» What to work on
The full set of entries needs to be reproduced exactly.

» Excerpted data
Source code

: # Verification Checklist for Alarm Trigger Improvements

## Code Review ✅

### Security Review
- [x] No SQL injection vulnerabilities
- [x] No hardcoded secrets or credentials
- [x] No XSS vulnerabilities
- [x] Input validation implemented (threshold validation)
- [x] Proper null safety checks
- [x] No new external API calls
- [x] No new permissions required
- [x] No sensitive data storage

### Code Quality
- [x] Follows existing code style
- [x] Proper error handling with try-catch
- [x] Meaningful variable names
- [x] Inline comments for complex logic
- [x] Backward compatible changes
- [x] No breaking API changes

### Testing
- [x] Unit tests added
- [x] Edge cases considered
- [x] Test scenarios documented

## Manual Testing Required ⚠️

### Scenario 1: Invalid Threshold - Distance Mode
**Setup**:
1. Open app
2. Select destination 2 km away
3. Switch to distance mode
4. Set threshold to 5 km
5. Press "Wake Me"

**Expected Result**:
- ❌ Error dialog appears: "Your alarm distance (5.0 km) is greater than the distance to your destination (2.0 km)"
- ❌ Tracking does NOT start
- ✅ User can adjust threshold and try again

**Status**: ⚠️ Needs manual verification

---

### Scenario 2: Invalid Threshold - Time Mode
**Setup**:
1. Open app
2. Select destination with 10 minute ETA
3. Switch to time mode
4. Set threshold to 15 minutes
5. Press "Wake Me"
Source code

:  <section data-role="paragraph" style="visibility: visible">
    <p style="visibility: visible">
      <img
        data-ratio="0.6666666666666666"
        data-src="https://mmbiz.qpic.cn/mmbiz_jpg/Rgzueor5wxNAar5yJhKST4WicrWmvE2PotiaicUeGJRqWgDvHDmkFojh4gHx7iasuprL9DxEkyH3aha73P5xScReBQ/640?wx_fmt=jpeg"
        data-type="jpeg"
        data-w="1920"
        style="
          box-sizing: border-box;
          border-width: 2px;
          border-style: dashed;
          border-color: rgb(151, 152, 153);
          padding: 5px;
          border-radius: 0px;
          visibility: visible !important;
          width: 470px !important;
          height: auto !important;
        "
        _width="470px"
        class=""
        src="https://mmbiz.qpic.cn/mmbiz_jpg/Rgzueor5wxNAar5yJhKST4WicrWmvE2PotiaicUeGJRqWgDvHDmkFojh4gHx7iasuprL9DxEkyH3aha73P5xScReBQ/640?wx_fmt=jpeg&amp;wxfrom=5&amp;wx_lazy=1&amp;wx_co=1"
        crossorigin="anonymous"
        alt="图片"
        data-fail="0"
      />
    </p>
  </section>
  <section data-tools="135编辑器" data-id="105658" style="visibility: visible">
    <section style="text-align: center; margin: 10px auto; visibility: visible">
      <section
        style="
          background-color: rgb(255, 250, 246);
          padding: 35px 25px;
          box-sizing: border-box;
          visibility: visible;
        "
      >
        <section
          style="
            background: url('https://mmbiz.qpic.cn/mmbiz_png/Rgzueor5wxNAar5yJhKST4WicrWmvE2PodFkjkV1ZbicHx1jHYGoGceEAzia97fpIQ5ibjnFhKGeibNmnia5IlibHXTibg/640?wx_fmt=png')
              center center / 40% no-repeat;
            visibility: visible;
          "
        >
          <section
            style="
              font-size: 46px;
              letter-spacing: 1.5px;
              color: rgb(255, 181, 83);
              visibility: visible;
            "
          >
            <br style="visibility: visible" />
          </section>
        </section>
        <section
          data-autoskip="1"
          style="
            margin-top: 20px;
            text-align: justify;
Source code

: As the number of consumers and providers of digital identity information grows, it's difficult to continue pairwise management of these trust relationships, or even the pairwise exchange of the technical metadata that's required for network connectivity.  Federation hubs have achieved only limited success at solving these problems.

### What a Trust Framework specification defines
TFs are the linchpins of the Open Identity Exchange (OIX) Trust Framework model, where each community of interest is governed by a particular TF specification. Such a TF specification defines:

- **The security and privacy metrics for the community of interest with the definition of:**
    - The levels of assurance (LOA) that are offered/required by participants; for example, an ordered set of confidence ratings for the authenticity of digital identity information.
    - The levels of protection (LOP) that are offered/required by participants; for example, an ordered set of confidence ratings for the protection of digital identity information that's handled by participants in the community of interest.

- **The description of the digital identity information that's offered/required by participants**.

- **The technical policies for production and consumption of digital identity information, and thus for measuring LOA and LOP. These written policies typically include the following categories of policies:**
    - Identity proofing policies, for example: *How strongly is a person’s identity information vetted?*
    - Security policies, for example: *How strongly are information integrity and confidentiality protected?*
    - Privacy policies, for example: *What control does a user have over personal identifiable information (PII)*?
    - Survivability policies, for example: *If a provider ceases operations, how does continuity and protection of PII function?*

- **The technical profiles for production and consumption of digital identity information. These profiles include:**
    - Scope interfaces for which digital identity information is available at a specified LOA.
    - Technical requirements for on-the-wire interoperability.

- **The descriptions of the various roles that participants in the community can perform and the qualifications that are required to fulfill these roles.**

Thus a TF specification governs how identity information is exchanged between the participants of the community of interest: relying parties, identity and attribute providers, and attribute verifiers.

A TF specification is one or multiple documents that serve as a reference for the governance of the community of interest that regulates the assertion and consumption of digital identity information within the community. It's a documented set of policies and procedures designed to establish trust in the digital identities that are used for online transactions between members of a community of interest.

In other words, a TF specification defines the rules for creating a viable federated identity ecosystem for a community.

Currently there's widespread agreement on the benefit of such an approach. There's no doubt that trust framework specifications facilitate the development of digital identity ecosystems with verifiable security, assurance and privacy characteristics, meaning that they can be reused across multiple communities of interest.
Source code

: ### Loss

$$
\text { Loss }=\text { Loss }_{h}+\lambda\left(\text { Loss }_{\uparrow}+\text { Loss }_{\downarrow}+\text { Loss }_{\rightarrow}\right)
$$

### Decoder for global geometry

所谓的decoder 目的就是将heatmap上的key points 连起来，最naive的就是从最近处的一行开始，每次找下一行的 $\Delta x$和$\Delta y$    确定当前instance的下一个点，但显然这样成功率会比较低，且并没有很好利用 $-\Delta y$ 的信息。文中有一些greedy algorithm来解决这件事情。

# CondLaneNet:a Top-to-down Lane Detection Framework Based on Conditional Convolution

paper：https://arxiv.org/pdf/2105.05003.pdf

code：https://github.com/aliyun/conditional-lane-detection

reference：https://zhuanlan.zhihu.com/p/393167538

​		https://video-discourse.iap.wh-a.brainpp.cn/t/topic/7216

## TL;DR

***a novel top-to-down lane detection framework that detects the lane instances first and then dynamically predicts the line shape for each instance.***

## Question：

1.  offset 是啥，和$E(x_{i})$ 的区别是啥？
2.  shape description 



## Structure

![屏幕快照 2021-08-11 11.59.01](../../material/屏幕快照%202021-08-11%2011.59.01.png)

» Written answer
Source code

: # Verification Checklist for Alarm Trigger Improvements

## Code Review ✅

### Security Review
- [x] No SQL injection vulnerabilities
- [x] No hardcoded secrets or credentials
- [x] No XSS vulnerabilities
- [x] Input validation implemented (threshold validation)
- [x] Proper null safety checks
- [x] No new external API calls
- [x] No new permissions required
- [x] No sensitive data storage

### Code Quality
- [x] Follows existing code style
- [x] Proper error handling with try-catch
- [x] Meaningful variable names
- [x] Inline comments for complex logic
- [x] Backward compatible changes
- [x] No breaking API changes

### Testing
- [x] Unit tests added
- [x] Edge cases considered
- [x] Test scenarios documented

## Manual Testing Required ⚠️

### Scenario 1: Invalid Threshold - Distance Mode
**Setup**:
1. Open app
2. Select destination 2 km away
3. Switch to distance mode
4. Set threshold to 5 km
5. Press "Wake Me"

**Expected Result**:
- ❌ Error dialog appears: "Your alarm distance (5.0 km) is greater than the distance to your destination (2.0 km)"
- ❌ Tracking does NOT start
- ✅ User can adjust threshold and try again

**Status**: ⚠️ Needs manual verification

---

### Scenario 2: Invalid Threshold - Time Mode
**Setup**:
1. Open app
2. Select destination with 10 minute ETA
3. Switch to time mode
4. Set threshold to 15 minutes
5. Press "Wake Me"
Source code

:  <section data-role="paragraph" style="visibility: visible">
    <p style="visibility: visible">
      <img
        data-ratio="0.6666666666666666"
        data-src="https://mmbiz.qpic.cn/mmbiz_jpg/Rgzueor5wxNAar5yJhKST4WicrWmvE2PotiaicUeGJRqWgDvHDmkFojh4gHx7iasuprL9DxEkyH3aha73P5xScReBQ/640?wx_fmt=jpeg"
        data-type="jpeg"
        data-w="1920"
        style="
          box-sizing: border-box;
          border-width: 2px;
          border-style: dashed;
          border-color: rgb(151, 152, 153);
          padding: 5px;
          border-radius: 0px;
          visibility: visible !important;
          width: 470px !important;
          height: auto !important;
        "
        _width="470px"
        class=""
        src="https://mmbiz.qpic.cn/mmbiz_jpg/Rgzueor5wxNAar5yJhKST4WicrWmvE2PotiaicUeGJRqWgDvHDmkFojh4gHx7iasuprL9DxEkyH3aha73P5xScReBQ/640?wx_fmt=jpeg&amp;wxfrom=5&amp;wx_lazy=1&amp;wx_co=1"
        crossorigin="anonymous"
        alt="图片"
        data-fail="0"
      />
    </p>
  </section>
  <section data-tools="135编辑器" data-id="105658" style="visibility: visible">
    <section style="text-align: center; margin: 10px auto; visibility: visible">
      <section
        style="
          background-color: rgb(255, 250, 246);
          padding: 35px 25px;
          box-sizing: border-box;
          visibility: visible;
        "
      >
        <section
          style="
            background: url('https://mmbiz.qpic.cn/mmbiz_png/Rgzueor5wxNAar5yJhKST4WicrWmvE2PodFkjkV1ZbicHx1jHYGoGceEAzia97fpIQ5ibjnFhKGeibNmnia5IlibHXTibg/640?wx_fmt=png')
              center center / 40% no-repeat;
            visibility: visible;
          "
        >
          <section
            style="
              font-size: 46px;
              letter-spacing: 1.5px;
              color: rgb(255, 181, 83);
              visibility: visible;
            "
          >
            <br style="visibility: visible" />
          </section>
        </section>
        <section
          data-autoskip="1"
          style="
            margin-top: 20px;
            text-align: justify;
Source code

: As the number of consumers and providers of digital identity information grows, it's difficult to continue pairwise management of these trust relationships, or even the pairwise exchange of the technical metadata that's required for network connectivity.  Federation hubs have achieved only limited success at solving these problems.

### What a Trust Framework specification defines
TFs are the linchpins of the Open Identity Exchange (OIX) Trust Framework model, where each community of interest is governed by a particular TF specification. Such a TF specification defines:

- **The security and privacy metrics for the community of interest with the definition of:**
    - The levels of assurance (LOA) that are offered/required by participants; for example, an ordered set of confidence ratings for the authenticity of digital identity information.
    - The levels of protection (LOP) that are offered/required by participants; for example, an ordered set of confidence ratings for the protection of digital identity information that's handled by participants in the community of interest.

- **The description of the digital identity information that's offered/required by participants**.

- **The technical policies for production and consumption of digital identity information, and thus for measuring LOA and LOP. These written policies typically include the following categories of policies:**
    - Identity proofing policies, for example: *How strongly is a person’s identity information vetted?*
    - Security policies, for example: *How strongly are information integrity and confidentiality protected?*
    - Privacy policies, for example: *What control does a user have over personal identifiable information (PII)*?
    - Survivability policies, for example: *If a provider ceases operations, how does continuity and protection of PII function?*

- **The technical profiles for production and consumption of digital identity information. These profiles include:**
    - Scope interfaces for which digital identity information is available at a specified LOA.
    - Technical requirements for on-the-wire interoperability.

- **The descriptions of the various roles that participants in the community can perform and the qualifications that are required to fulfill these roles.**

Thus a TF specification governs how identity information is exchanged between the participants of the community of interest: relying parties, identity and attribute providers, and attribute verifiers.

A TF specification is one or multiple documents that serve as a reference for the governance of the community of interest that regulates the assertion and consumption of digital identity information within the community. It's a documented set of policies and procedures designed to establish trust in the digital identities that are used for online transactions between members of a community of interest.

In other words, a TF specification defines the rules for creating a viable federated identity ecosystem for a community.

Currently there's widespread agreement on the benefit of such an approach. There's no doubt that trust framework specifications facilitate the development of digital identity ecosystems with verifiable security, assurance and privacy characteristics, meaning that they can be reused across multiple communities of interest.
Source code

: ### Loss

$$
\text { Loss }=\text { Loss }_{h}+\lambda\left(\text { Loss }_{\uparrow}+\text { Loss }_{\downarrow}+\text { Loss }_{\rightarrow}\right)
$$

### Decoder for global geometry

所谓的decoder 目的就是将heatmap上的key points 连起来，最naive的就是从最近处的一行开始，每次找下一行的 $\Delta x$和$\Delta y$    确定当前instance的下一个点，但显然这样成功率会比较低，且并没有很好利用 $-\Delta y$ 的信息。文中有一些greedy algorithm来解决这件事情。

# CondLaneNet:a Top-to-down Lane Detection Framework Based on Conditional Convolution

paper：https://arxiv.org/pdf/2105.05003.pdf

code：https://github.com/aliyun/conditional-lane-detection

reference：https://zhuanlan.zhihu.com/p/393167538

​		https://video-discourse.iap.wh-a.brainpp.cn/t/topic/7216

## TL;DR

***a novel top-to-down lane detection framework that detects the lane instances first and then dynamically predicts the line shape for each instance.***

## Question：

1.  offset 是啥，和$E(x_{i})$ 的区别是啥？
2.  shape description 



## Structure

![屏幕快照 2021-08-11 11.59.01](../../material/屏幕快照%202021-08-11%2011.59.01.png)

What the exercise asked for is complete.